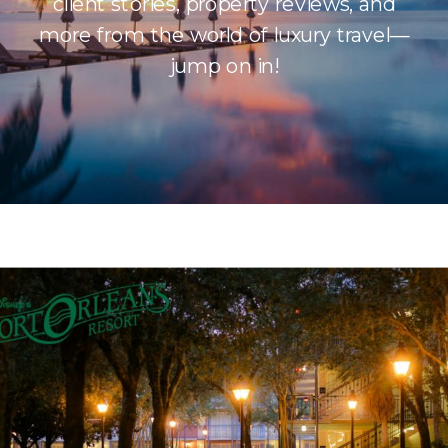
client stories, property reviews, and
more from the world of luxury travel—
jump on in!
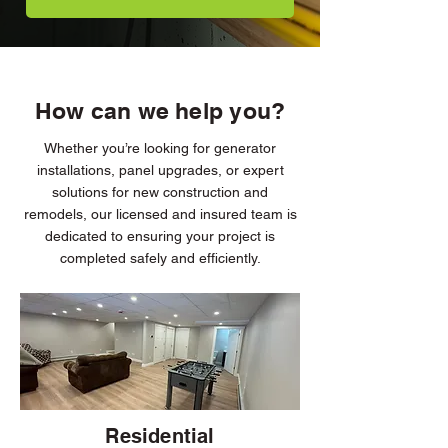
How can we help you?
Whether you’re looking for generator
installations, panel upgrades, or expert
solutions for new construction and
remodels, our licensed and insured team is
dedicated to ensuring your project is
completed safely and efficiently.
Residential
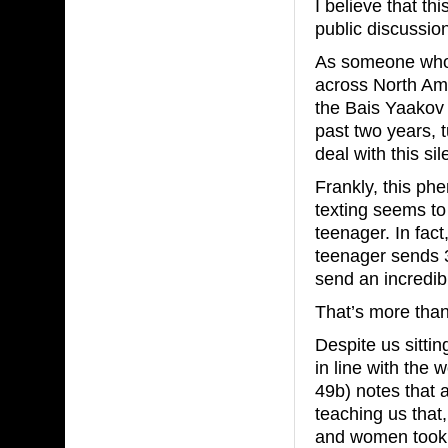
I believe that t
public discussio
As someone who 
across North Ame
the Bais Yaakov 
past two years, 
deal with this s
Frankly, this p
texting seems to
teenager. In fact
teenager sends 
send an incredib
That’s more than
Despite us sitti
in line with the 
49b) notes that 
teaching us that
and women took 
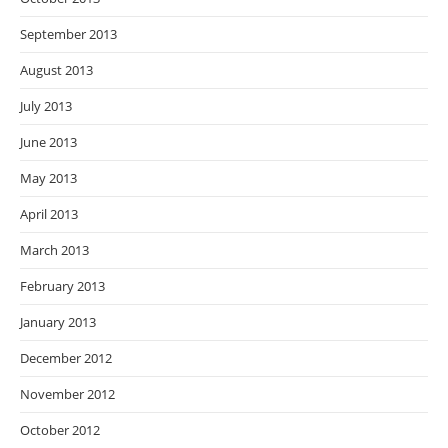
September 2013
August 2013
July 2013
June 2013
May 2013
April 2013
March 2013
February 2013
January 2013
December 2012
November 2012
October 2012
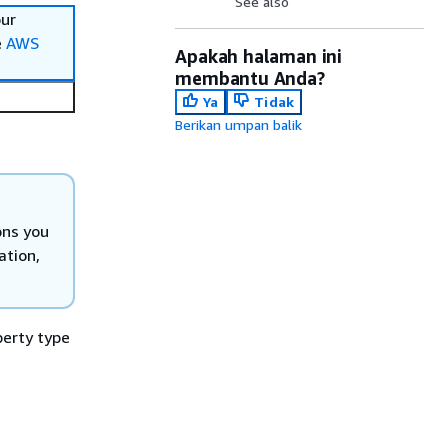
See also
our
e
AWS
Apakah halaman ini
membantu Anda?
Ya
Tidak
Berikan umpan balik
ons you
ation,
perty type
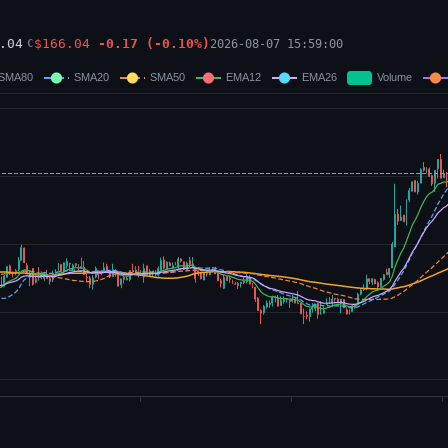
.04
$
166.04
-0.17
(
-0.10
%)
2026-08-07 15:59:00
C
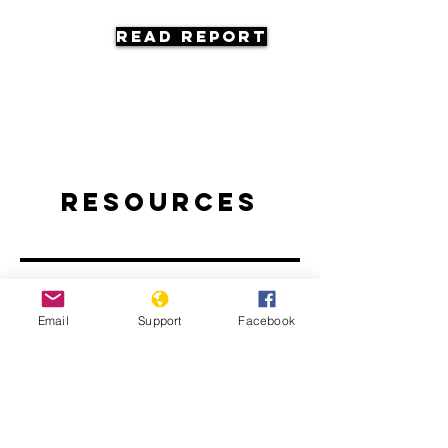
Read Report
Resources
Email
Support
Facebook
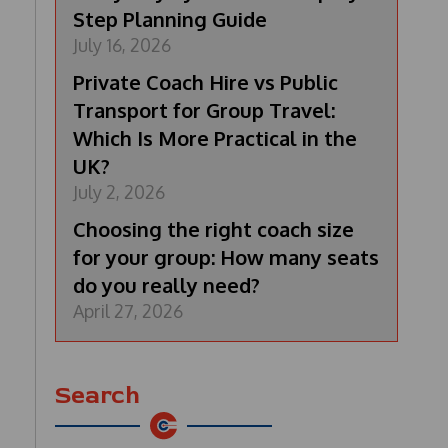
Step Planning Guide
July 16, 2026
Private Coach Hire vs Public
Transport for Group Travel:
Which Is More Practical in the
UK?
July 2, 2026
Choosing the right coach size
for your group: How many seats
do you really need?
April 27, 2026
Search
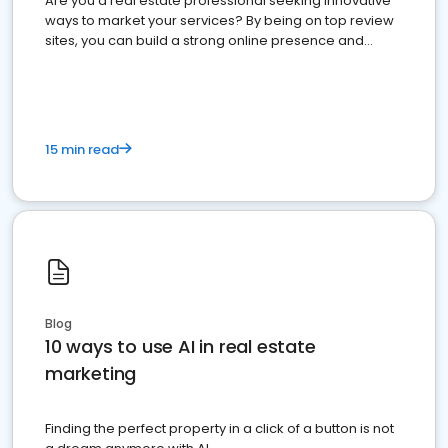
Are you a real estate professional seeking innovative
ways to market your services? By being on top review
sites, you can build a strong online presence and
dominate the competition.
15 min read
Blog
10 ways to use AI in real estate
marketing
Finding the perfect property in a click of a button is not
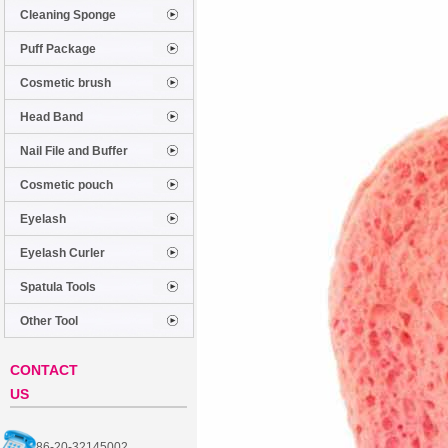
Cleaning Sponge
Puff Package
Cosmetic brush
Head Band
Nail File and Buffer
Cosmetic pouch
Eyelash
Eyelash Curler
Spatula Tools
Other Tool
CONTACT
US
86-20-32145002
...
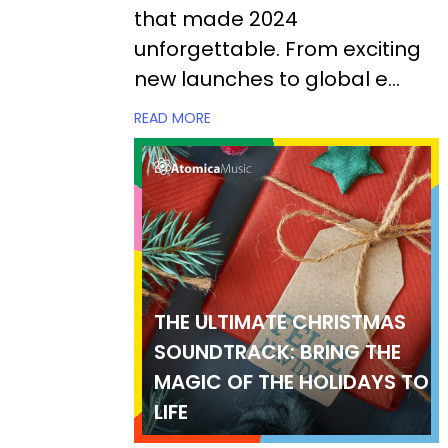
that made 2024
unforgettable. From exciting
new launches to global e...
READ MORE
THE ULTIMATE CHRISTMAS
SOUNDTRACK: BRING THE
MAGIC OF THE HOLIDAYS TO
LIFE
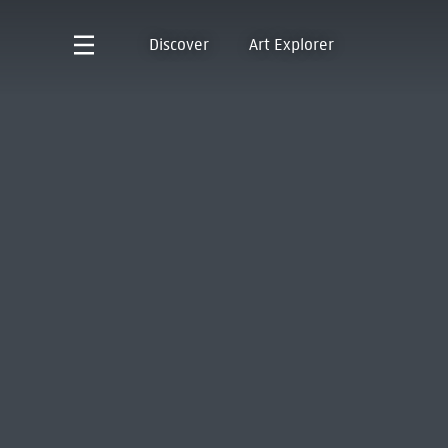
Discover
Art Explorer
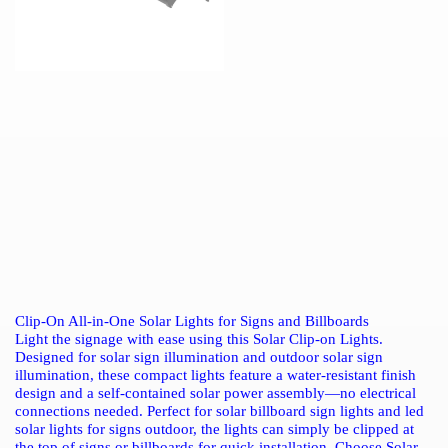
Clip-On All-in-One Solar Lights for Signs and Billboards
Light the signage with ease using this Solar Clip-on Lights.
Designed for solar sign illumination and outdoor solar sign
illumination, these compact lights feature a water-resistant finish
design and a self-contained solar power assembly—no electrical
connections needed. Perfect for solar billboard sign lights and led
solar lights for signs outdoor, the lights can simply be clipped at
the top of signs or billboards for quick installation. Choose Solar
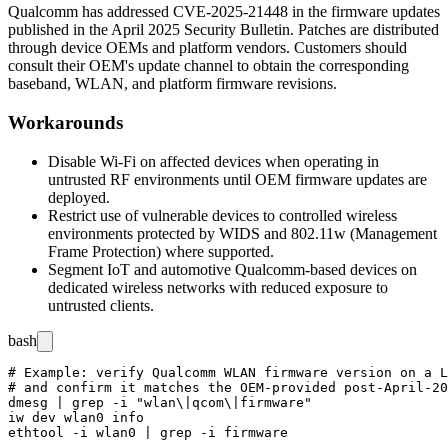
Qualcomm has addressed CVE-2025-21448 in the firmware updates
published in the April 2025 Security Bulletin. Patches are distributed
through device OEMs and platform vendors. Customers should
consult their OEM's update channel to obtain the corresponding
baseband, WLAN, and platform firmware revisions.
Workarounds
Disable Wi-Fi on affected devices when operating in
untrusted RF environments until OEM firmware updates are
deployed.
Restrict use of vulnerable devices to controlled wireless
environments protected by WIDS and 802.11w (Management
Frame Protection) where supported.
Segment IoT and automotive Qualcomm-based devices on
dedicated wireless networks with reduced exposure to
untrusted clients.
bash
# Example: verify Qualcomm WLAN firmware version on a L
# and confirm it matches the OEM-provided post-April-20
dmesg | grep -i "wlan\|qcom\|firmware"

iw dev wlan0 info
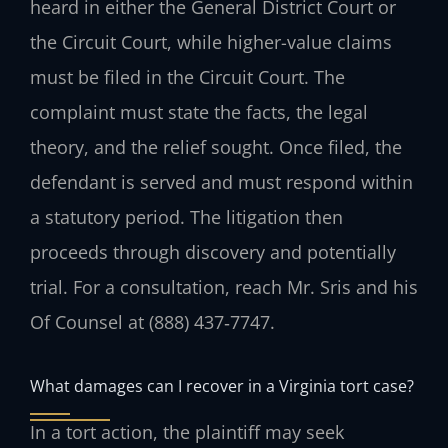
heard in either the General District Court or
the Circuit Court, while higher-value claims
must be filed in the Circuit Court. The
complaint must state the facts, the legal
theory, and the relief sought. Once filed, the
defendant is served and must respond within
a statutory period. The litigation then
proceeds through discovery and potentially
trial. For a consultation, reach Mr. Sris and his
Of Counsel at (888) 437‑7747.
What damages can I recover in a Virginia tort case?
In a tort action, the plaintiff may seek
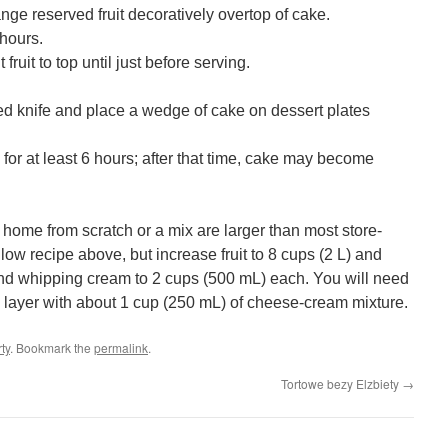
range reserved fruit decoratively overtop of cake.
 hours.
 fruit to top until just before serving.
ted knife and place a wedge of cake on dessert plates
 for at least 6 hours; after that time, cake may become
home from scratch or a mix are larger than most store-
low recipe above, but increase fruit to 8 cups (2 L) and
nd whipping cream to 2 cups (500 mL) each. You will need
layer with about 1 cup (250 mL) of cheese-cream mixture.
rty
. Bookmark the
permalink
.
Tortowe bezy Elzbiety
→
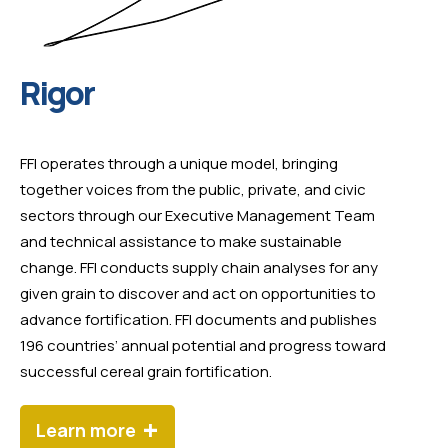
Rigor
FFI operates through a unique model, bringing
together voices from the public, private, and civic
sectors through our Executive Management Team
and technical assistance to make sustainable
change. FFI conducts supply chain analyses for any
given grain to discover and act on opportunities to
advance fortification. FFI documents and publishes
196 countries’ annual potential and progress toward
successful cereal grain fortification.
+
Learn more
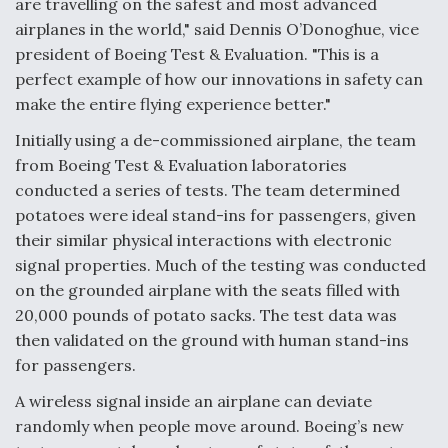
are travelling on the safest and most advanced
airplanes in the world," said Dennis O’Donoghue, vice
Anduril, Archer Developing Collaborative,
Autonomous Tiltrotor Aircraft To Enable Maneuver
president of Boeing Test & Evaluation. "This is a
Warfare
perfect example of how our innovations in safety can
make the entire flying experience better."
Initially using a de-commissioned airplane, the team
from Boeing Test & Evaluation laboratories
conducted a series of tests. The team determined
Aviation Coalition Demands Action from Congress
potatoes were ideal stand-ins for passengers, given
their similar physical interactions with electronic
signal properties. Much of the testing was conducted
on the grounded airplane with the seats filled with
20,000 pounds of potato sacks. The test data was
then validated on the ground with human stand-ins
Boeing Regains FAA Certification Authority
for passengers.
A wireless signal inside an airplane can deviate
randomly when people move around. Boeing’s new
==
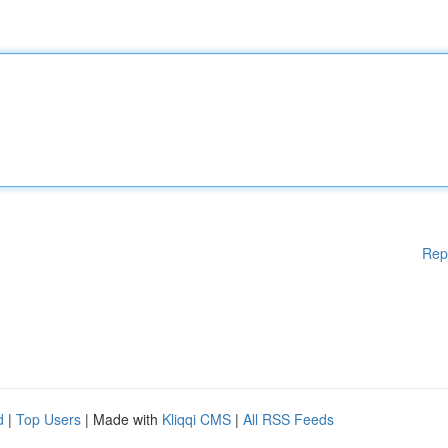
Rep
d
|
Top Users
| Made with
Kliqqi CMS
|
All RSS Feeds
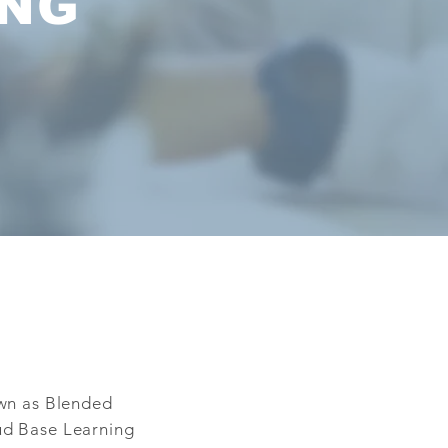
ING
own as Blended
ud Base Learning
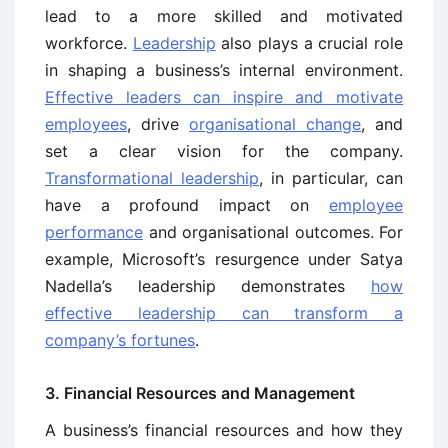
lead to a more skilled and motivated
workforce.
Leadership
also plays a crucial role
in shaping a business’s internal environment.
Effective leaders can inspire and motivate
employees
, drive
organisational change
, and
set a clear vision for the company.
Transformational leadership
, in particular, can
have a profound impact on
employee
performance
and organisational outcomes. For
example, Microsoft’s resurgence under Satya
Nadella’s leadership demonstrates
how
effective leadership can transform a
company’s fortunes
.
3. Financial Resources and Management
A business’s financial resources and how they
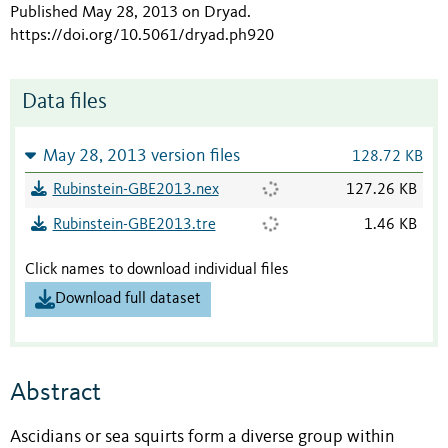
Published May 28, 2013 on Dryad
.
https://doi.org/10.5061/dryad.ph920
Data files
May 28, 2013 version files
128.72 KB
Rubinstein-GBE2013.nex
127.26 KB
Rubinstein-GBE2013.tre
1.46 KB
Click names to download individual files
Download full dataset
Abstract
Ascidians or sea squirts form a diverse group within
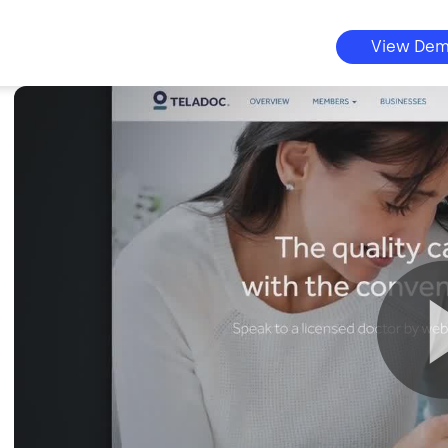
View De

* [Request] Copy the part of the material that opens with the line containing "client stories, property reviews, and" and closes with the line containing "Finding the perfect", including both of those lines. Leave the pictures out of your copy.

* [Response to this exercise]
client stories, property reviews, and
more from the world of luxury travel—
jump on in!
How can we help you?
Whether you’re looking for generator
installations, panel upgrades, or expert
solutions for new construction and
remodels, our licensed and insured team is
dedicated to ensuring your project is
completed safely and efficiently.
Residential
I believe that t
public discussio
As someone who 
across North Ame
the Bais Yaakov 
past two years, 
deal with this s
Frankly, this p
texting seems to
teenager. In fact
teenager sends 
send an incredib
That’s more than
Despite us sitti
in line with the 
49b) notes that 
teaching us that
and women took 
September 2013
August 2013
July 2013
June 2013
May 2013
April 2013
March 2013
February 2013
January 2013
December 2012
November 2012
October 2012
See also
our
e
AWS
Apakah halaman ini
membantu Anda?
Ya
Tidak
Berikan umpan balik
ons you
ation,
perty type
.04
$
166.04
-0.17
(
-0.10
%)
2026-08-07 15:59:00
C
Read Report
Resources
Email
Support
Facebook
Step Planning Guide
July 16, 2026
Private Coach Hire vs Public
Transport for Group Travel:
Which Is More Practical in the
UK?
July 2, 2026
Choosing the right coach size
for your group: How many seats
do you really need?
April 27, 2026
Search
Are you a real estate professional seeking innovative
ways to market your services? By being on top review
sites, you can build a strong online presence and
dominate the competition.
15 min read
Blog
10 ways to use AI in real estate
marketing
Finding the perfect property in a click of a button is not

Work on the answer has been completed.